The Lille court turned down the demand of the Prefecture of the Pas de Calais region, the state representative, to permanently close the operations which humanitarian organizations contend are a lifeline for the estimated more than 7,000 migrants in the camp, commonly known as "the Jungle."
A statement by the prefecture said the installations don't respect sanitation rules, risk fires and are a source of public disorder.
"Administrative inspections of the underground commerce and judicial actions will be continued," it said.
Later, the prefect for Calais, Vincent Berton, announced that the state was lodging an appeal against the court decision.
Thousands of free meals are legally handed out daily to migrants by a state-backed association at the camp and others. However, humanitarian organizations contend that this is not enough food for the growing number of migrants in the camp, and migrants can stand in line for hours for a meal.

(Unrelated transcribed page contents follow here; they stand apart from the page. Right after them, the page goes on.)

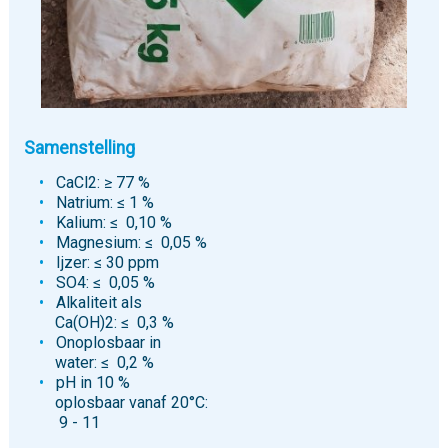
Samenstelling
CaCl2: ≥ 77 %
Natrium: ≤ 1 %
Kalium: ≤ 0,10 %
Magnesium: ≤ 0,05 %
Ijzer: ≤ 30 ppm
SO4: ≤ 0,05 %
Alkaliteit als
Ca(OH)2: ≤ 0,3 %
Onoplosbaar in
water: ≤ 0,2 %
pH in 10 %
oplosbaar vanaf 20°C:
9 - 11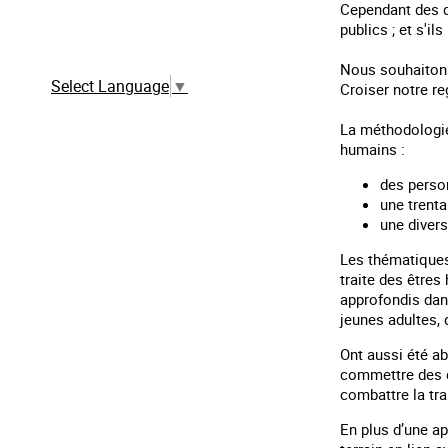
Cependant des d
publics ; et s'i
Traduction automatique à partir de la
version française
Nous souhaitons
Select Language
▼
Croiser notre re
La méthodologie 
humains :
des perso
une trenta
une divers
Les thématiques 
traite des êtres
approfondis dans
jeunes adultes,
Ont aussi été ab
commettre des dé
combattre la tr
En plus d’une ap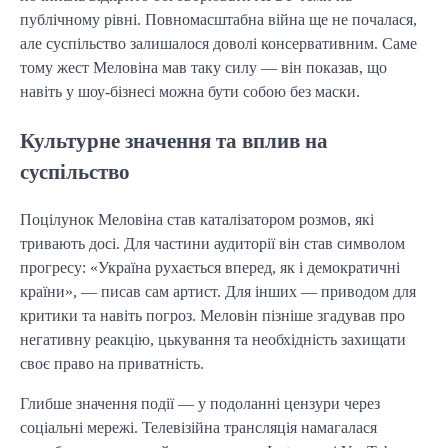
публічному рівні. Повномасштабна війна ще не почалася,
але суспільство залишалося доволі консервативним. Саме
тому жест Меловіна мав таку силу — він показав, що
навіть у шоу-бізнесі можна бути собою без маски.
Культурне значення та вплив на
суспільство
Поцілунок Меловіна став каталізатором розмов, які
тривають досі. Для частини аудиторії він став символом
прогресу: «Україна рухається вперед, як і демократичні
країни», — писав сам артист. Для інших — приводом для
критики та навіть погроз. Меловін пізніше згадував про
негативну реакцію, цькування та необхідність захищати
своє право на приватність.
Глибше значення події — у подоланні цензури через
соціальні мережі. Телевізійна трансляція намагалася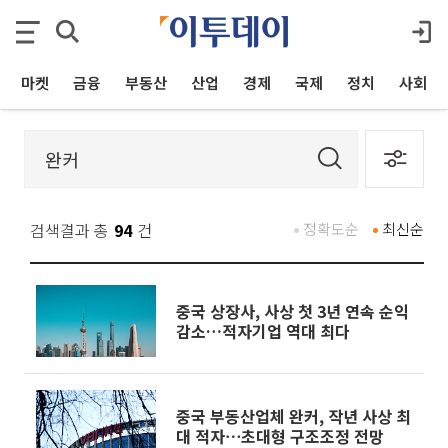
마켓
금융
부동산
산업
경제
국제
정치
사회
검색결과 총
94
건
정확도순
최신순
중국 상장사, 사상 첫 3년 연속 순익
감소…적자기업 역대 최다
중국 부동산업체 완커, 작년 사상 최
대 적자⋯초대형 구조조정 전망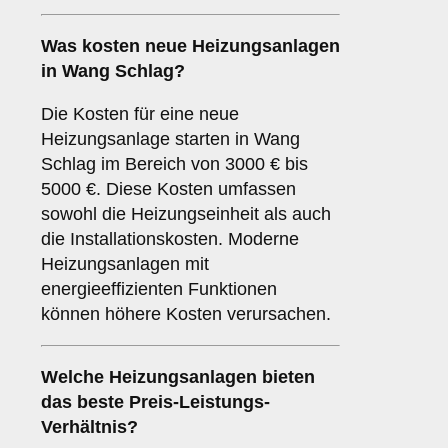
Was kosten neue Heizungsanlagen
in Wang Schlag?
Die Kosten für eine neue
Heizungsanlage starten in Wang
Schlag im Bereich von 3000 € bis
5000 €. Diese Kosten umfassen
sowohl die Heizungseinheit als auch
die Installationskosten. Moderne
Heizungsanlagen mit
energieeffizienten Funktionen
können höhere Kosten verursachen.
Welche Heizungsanlagen bieten
das beste Preis-Leistungs-
Verhältnis?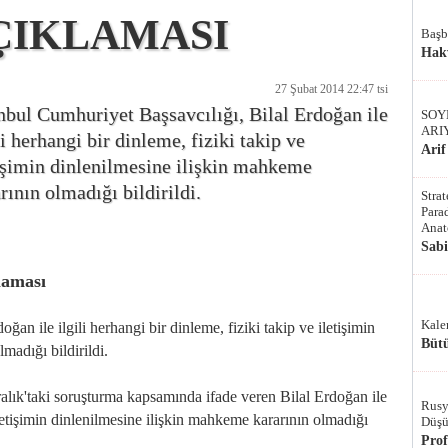
ÇIKLAMASI
Başb
Hak
27 Şubat 2014 22:47 tsi
nbul Cumhuriyet Başsavcılığı, Bilal Erdoğan ile
SOY
ARI
li herhangi bir dinleme, fiziki takip ve
Arif
işimin dinlenilmesine ilişkin mahkeme
rının olmadığı bildirildi.
Stra
Parad
Anat
Sab
laması
Kale
ğan ile ilgili herhangi bir dinleme, fiziki takip ve iletişimin
Bütü
madığı bildirildi.
alık'taki soruşturma kapsamında ifade veren Bilal Erdoğan ile
Rusy
 iletişimin dinlenilmesine ilişkin mahkeme kararının olmadığı
Düşü
Pro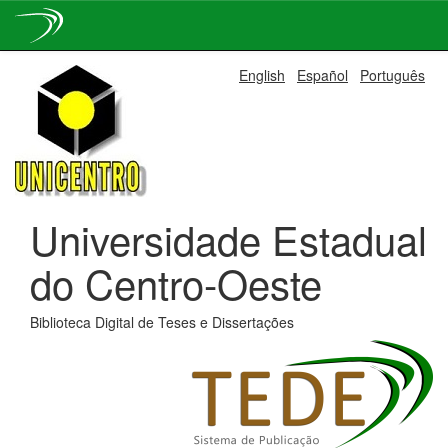
Skip
English
Español
Português
navigation
Universidade Estadual
do Centro-Oeste
Biblioteca Digital de Teses e Dissertações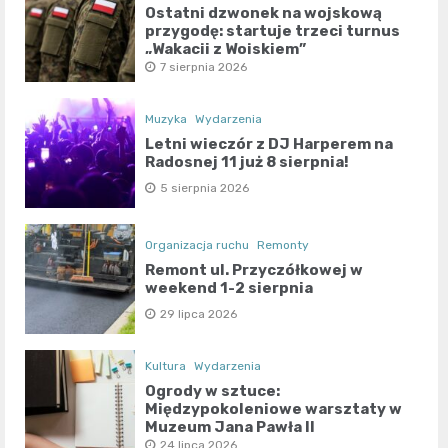
Ostatni dzwonek na wojskową
przygodę: startuje trzeci turnus
„Wakacji z Wojskiem”
7 sierpnia 2026
Muzyka
Wydarzenia
Letni wieczór z DJ Harperem na
Radosnej 11 już 8 sierpnia!
5 sierpnia 2026
Organizacja ruchu
Remonty
Remont ul. Przyczółkowej w
weekend 1-2 sierpnia
29 lipca 2026
Kultura
Wydarzenia
Ogrody w sztuce:
Międzypokoleniowe warsztaty w
Muzeum Jana Pawła II
24 lipca 2026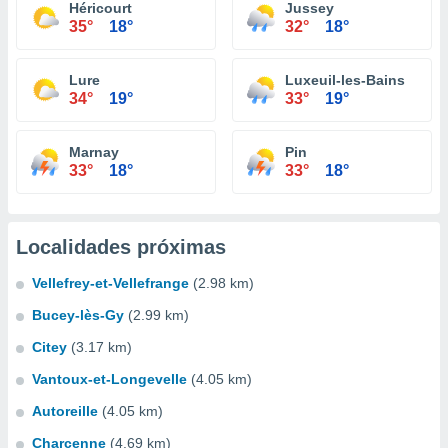
Héricourt
Jussey
35°
18°
32°
18°
Lure
Luxeuil-les-Bains
34°
19°
33°
19°
Marnay
Pin
33°
18°
33°
18°
Localidades próximas
Vellefrey-et-Vellefrange
(2.98 km)
Bucey-lès-Gy
(2.99 km)
Citey
(3.17 km)
Vantoux-et-Longevelle
(4.05 km)
Autoreille
(4.05 km)
Charcenne
(4.69 km)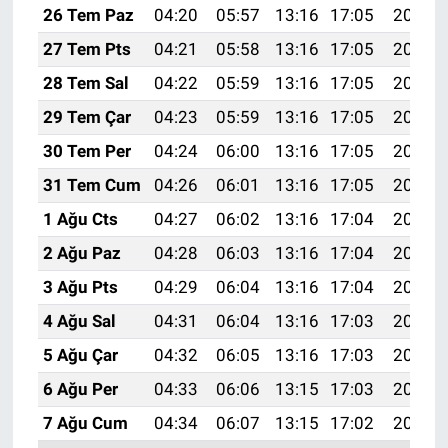
26 Tem Paz
04:20
05:57
13:16
17:05
20:25
27 Tem Pts
04:21
05:58
13:16
17:05
20:24
28 Tem Sal
04:22
05:59
13:16
17:05
20:23
29 Tem Çar
04:23
05:59
13:16
17:05
20:22
30 Tem Per
04:24
06:00
13:16
17:05
20:22
31 Tem Cum
04:26
06:01
13:16
17:05
20:21
1 Ağu Cts
04:27
06:02
13:16
17:04
20:20
2 Ağu Paz
04:28
06:03
13:16
17:04
20:19
3 Ağu Pts
04:29
06:04
13:16
17:04
20:18
4 Ağu Sal
04:31
06:04
13:16
17:03
20:17
5 Ağu Çar
04:32
06:05
13:16
17:03
20:16
6 Ağu Per
04:33
06:06
13:15
17:03
20:15
7 Ağu Cum
04:34
06:07
13:15
17:02
20:14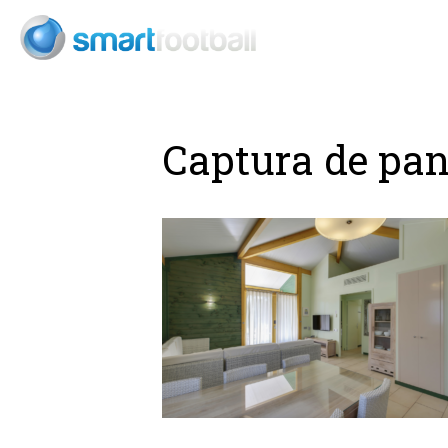
Consult
Captura de pant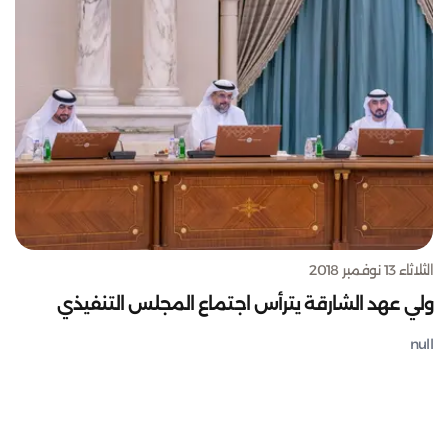
الثلاثاء 13 نوفمبر 2018
ولي عهد الشارقة يترأس اجتماع المجلس التنفيذي
null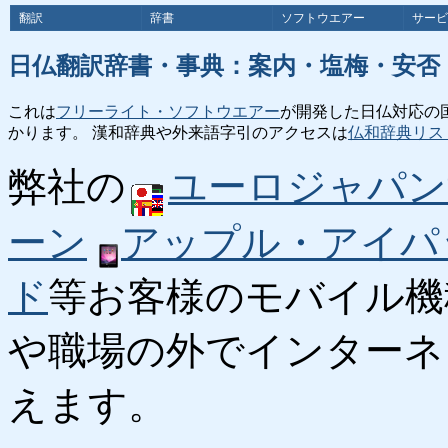
翻訳
辞書
ソフトウエアー
サービ
日仏翻訳辞書・事典：案内・塩梅・安否
これは
フリーライト・ソフトウエアー
が開発した日仏対応の
かります。 漢和辞典や外来語字引のアクセスは
仏和辞典リス
弊社の
ユーロジャパン
ーン
アップル・アイパ
ド
等お客様のモバイル機
や職場の外でインターネ
えます。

The prefecture sent inspectors into the camp in July to check shops and restaurants, including hairdressers, seizing and destroying numerous products and detaining 19 people.
Shops and restaurants were then ordered closed — though some reopen quietly at nightfall.
Maya Konforti of Auberge des Migrants, or Migrants Shelter, a mainstay aid association for migrants, said the court decision allows aid groups and migrants to buy time.
"We're going to see ... how we can improve things," she said by telephone. But, she added that "a restaurant in the jungle will never be legal." The court action, she said, is "sheer harassment."
The prefecture razed the southern half of the Calais camp in July, after a court gave the green light — but barred the destruction of houses of worship and schools.
Most migrants in Calais, from Syria, Iraq, Afghanistan and sub-Saharan Africa, travel to northern France to try to sneak across the English Channel to Britain.